Reproduce the material from the line that contains "Disk 53, Disk 52, Disk 54" through the end of the material, both included, substituting "data series" for every occurrence of "series" and changing nothing else.

DATA SUPPLIED

++++++++

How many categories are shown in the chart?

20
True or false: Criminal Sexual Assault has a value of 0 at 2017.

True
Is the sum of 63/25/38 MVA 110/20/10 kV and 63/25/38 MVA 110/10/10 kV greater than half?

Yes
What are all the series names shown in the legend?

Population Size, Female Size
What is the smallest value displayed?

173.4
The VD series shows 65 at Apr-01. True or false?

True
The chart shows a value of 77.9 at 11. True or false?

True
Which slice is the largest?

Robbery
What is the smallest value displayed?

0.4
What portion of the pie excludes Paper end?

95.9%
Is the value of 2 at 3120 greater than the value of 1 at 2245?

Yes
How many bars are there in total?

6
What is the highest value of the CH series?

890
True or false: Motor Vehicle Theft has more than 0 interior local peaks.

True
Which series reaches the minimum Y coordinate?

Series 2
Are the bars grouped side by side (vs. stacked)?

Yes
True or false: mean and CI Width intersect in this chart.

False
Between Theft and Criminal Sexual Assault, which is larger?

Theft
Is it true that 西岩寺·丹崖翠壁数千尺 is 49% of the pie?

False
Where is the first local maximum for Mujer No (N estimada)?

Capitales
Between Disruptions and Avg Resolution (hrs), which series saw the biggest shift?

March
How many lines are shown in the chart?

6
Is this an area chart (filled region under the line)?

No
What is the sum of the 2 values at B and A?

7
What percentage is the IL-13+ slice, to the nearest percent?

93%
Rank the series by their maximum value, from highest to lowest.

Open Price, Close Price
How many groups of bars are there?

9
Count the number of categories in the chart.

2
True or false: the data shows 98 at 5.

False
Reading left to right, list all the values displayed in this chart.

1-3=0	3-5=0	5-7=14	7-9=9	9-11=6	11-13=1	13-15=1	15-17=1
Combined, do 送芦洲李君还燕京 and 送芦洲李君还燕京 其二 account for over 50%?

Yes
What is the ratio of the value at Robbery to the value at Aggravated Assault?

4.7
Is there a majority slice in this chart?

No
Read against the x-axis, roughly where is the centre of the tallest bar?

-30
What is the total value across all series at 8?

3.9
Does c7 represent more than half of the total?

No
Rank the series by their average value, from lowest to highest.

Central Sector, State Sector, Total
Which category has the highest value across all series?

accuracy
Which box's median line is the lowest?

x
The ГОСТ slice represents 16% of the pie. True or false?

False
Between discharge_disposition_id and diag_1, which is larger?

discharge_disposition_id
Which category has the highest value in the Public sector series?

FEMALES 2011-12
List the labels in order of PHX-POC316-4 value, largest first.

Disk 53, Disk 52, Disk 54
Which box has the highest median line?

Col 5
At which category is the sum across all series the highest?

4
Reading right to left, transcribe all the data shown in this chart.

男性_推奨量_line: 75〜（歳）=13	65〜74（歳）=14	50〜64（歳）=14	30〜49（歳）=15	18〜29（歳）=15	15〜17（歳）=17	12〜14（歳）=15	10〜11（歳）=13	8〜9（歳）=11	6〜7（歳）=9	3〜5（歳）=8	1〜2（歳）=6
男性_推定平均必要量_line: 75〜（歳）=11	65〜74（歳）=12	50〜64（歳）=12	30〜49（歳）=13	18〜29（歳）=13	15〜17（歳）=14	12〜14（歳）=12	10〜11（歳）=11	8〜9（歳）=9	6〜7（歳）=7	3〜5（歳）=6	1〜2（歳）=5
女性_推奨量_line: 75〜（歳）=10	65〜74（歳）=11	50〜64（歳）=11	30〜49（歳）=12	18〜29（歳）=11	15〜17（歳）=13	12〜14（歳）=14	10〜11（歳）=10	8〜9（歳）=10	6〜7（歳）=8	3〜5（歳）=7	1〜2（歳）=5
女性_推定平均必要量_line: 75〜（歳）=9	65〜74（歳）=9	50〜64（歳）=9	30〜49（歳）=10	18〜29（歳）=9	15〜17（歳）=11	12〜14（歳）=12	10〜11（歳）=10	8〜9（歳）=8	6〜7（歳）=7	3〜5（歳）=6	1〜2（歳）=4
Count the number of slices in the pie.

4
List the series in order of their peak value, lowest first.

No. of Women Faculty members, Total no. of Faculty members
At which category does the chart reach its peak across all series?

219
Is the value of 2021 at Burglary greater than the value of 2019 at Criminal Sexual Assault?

++++++++

OUTPUT FOR THIS TASK
Disk 53, Disk 52, Disk 54
Which box has the highest median line?

Col 5
At which category is the sum across all data series the highest?

4
Reading right to left, transcribe all the data shown in this chart.

男性_推奨量_line: 75〜（歳）=13	65〜74（歳）=14	50〜64（歳）=14	30〜49（歳）=15	18〜29（歳）=15	15〜17（歳）=17	12〜14（歳）=15	10〜11（歳）=13	8〜9（歳）=11	6〜7（歳）=9	3〜5（歳）=8	1〜2（歳）=6
男性_推定平均必要量_line: 75〜（歳）=11	65〜74（歳）=12	50〜64（歳）=12	30〜49（歳）=13	18〜29（歳）=13	15〜17（歳）=14	12〜14（歳）=12	10〜11（歳）=11	8〜9（歳）=9	6〜7（歳）=7	3〜5（歳）=6	1〜2（歳）=5
女性_推奨量_line: 75〜（歳）=10	65〜74（歳）=11	50〜64（歳）=11	30〜49（歳）=12	18〜29（歳）=11	15〜17（歳）=13	12〜14（歳）=14	10〜11（歳）=10	8〜9（歳）=10	6〜7（歳）=8	3〜5（歳）=7	1〜2（歳）=5
女性_推定平均必要量_line: 75〜（歳）=9	65〜74（歳）=9	50〜64（歳）=9	30〜49（歳）=10	18〜29（歳）=9	15〜17（歳）=11	12〜14（歳）=12	10〜11（歳）=10	8〜9（歳）=8	6〜7（歳）=7	3〜5（歳）=6	1〜2（歳）=4
Count the number of slices in the pie.

4
List the data series in order of their peak value, lowest first.

No. of Women Faculty members, Total no. of Faculty members
At which category does the chart reach its peak across all data series?

219
Is the value of 2021 at Burglary greater than the value of 2019 at Criminal Sexual Assault?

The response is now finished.